===== Seitentext
Eisenbrücken in Asnières 1887
In den Jahren 1893 bis 1904, die er in Ägypten verbringt, malt Bernard mehrere grossformatige Frauenporträts, in denen sich die Rückkehr zu einer traditionellen Darstellung überdeutlich ankündigt. Neben den radikalen Frühwerken gehören diese Bilder zu den eindrucksvollsten der Ausstellung. «Die Afrikanerin» von 1895 zeigt die Frau des Künstlers im violetten Kleid auf einem Diwan sitzend. Den Kopf, nach links geneigt, mit der Hand abstützend, während die Rechte auf dem angezogenen Knie ruht, blickt sie mit gesenkten Lidern melancholisch vor sich hin. Man muss das Bild aus dem Folkwang-Museum Essen im Original sehen, um die abgründige Trauer dieses Blicks ganz zu erfassen. Dabei strahlen die Farben des Bildes – das den Diwan beherrschende Orange und das helle Violett des Kleides – eine Freude am Leben aus, die die hoffnungslose Niedergeschlagenheit der Frau umso stärker hervortreten lässt.
L'Africaine 1895
Was das Bild unmittelbar überzeugend macht, ist die Tatsache, dass es die Spannung zwischen zwei unterschiedlichen Malweisen austrägt. Während der Diwan flächig gehalten ist und so gut wie keine räumliche Illusion suggeriert und auch die Gestalt der Frau wie im Cloisonnisme teilweise mit einer dunklen Linie eingefasst ist, hat der Maler ihr Gesicht fein herausgearbeitet. Zwei undefinierte Objekte in der unteren rechten Bildecke wirken als Störfaktor, der den Eindruck der Harmonie, den das Bild auf den ersten Blick machen könnte, aufbricht.
Dieses Bild aus der Periode des Übergangs zu einer an der Renaissance orientierten Malerei ermöglicht, zumindest eine Hypothese darüber zu formulieren, was den Maler zu einem derart einschneidenden Stilwechsel hat motivieren können. Die herkömmliche Erklärung, dass er bei einem Spanien-Aufenthalt 1896/97 sich durch die Malerei Zurbaráns und Murillos habe beeindrucken lassen, lässt die Frage unbeantwortet, was ihn für «die plastische Erscheinung» empfänglich gemacht hat. Ganz davon abgesehen, dass die vor der Spanien-Reise vollendete «Afrikanerin» ihn bereits auf dem Weg zu einer anderen Malerei zeigt. Anders als bei seinem frühen «Porträt der Grossmutter», das das Ergebnis eines spontanen Wurfs sein dürfte, stellt sich Bernard in Ägypten das Porträt als bildkünstlerische Aufgabe, was bereits am repräsentativen Format der Bilder erkennbar wird.
==========
===== Bereitgestellte Einträge
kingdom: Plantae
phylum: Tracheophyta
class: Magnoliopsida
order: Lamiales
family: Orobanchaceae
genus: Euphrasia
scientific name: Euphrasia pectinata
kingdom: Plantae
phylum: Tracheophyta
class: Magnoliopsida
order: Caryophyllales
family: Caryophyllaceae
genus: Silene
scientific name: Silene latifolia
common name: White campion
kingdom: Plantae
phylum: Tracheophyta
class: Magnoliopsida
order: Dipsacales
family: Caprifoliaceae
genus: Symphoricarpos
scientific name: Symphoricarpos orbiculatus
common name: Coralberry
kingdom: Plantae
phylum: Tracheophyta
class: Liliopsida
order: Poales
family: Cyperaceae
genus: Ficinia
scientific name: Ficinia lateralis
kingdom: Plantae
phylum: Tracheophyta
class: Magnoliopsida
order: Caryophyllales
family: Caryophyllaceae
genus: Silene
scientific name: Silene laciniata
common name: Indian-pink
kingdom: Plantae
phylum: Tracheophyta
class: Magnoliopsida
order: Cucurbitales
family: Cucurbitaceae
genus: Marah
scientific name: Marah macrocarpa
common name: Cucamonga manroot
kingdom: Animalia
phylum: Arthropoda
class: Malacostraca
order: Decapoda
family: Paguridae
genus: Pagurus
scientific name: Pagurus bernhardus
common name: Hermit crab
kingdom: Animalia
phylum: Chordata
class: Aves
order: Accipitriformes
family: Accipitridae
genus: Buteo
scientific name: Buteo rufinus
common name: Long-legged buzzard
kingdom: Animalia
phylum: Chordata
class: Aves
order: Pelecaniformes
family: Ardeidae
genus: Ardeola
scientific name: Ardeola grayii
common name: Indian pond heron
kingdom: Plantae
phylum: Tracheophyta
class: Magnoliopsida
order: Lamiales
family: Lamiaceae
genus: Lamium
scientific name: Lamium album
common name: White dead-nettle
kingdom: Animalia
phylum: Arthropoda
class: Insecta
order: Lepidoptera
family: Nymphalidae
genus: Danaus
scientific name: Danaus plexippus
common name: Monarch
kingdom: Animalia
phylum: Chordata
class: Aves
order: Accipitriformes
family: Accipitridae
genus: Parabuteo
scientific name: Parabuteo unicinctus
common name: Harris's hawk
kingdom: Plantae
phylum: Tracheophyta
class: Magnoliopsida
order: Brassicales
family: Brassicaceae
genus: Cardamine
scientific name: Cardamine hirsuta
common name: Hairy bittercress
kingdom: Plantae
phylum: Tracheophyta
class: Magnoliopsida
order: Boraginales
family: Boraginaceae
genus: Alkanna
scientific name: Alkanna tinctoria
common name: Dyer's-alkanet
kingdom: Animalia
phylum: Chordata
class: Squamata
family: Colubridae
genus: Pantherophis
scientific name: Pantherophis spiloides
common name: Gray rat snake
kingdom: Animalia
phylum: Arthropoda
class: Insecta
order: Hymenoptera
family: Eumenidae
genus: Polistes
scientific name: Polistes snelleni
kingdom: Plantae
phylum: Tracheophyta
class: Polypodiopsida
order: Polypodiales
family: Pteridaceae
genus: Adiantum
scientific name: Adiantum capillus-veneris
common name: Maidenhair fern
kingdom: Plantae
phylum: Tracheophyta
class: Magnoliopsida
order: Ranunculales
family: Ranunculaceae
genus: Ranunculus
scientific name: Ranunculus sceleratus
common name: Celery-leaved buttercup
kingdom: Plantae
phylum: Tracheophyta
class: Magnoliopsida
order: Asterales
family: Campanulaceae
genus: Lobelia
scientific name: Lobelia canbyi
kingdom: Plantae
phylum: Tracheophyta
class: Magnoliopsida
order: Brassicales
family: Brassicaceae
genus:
==========
Ziele -
**a.** In welchem Museum befindet sich laut dem Text über Bernards Malerei das Bild «Die Afrikanerin»?
**b.** Setze den Text über Bernards Malerei im Anschluss an seinen letzten Satz fort.
Die Einträge spielen hierfür keine Rolle.

Die Antworten -
**a.** Im Folkwang-Museum Essen.

**b.**
Spanische Bettler, 1897
Vormoderne Verfahren?
Die Absicht, die seelische Befindlichkeit der dargestellten Frauen zu erfassen, hat ihn vermutlich bald zu der Einsicht kommen lassen, dass bei der Wiedergabe der Gesichtszüge das vereinfachende, die Flächigkeit des Bildes betonende Verfahren den Porträtmaler vor kaum zu lösende Probleme stellt. Macht es doch das Streben nach Vereinfachung dem Maler so gut wie unmöglich, Feinheiten des psychologischen Ausdrucks wiederzugeben. Mit der «Afrikanerin» zieht er daraus die Konsequenz und kehrt zunächst für die Gestalt zu einem vormodernen Verfahren zurück, das er später auch für den räumlichen Aufbau übernimmt.
Nach dem Bad
Picasso wird in seiner kubistischen Phase auf dasselbe Problem stossen. Mit «Olga im Lehnstuhl» von 1917 wendet auch er sich einer traditionellen, an Ingres erinnernden Malweise zu, freilich nicht dauerhaft. Übrigens wie Bernard in der «Afrikanerin» gestaltet auch Picasso den Lehnstuhl, auf dem Olga sitzt, flächig, dadurch das Bild als das eines modernen Malers kennzeichnend.
(Titel?)
Vielleicht ist das klassisch ausgewogene Bild die heimliche Sehnsucht des modernen Malers. Picasso jedenfalls hat es verstanden, sie sich zu erfüllen bei gleichzeitiger Verformung der menschlichen Gestalt. (Ich denke dabei vor allem an die Bilder der späten 1920er und 1930er Jahre, die 2005 in der Fondation Beyeler in Riehen zu sehen waren.) Bernard dagegen wendet sich 1908 den Venezianern zu und malt drei nackte Frauen «Nach dem Bad» – ein Ruhe ausstrahlendes Bild, das fast von Giorgione sein könnte.
Emile Bernard – Am Puls der Moderne. Kunsthalle Bremen. Bis 31. Mai 2015.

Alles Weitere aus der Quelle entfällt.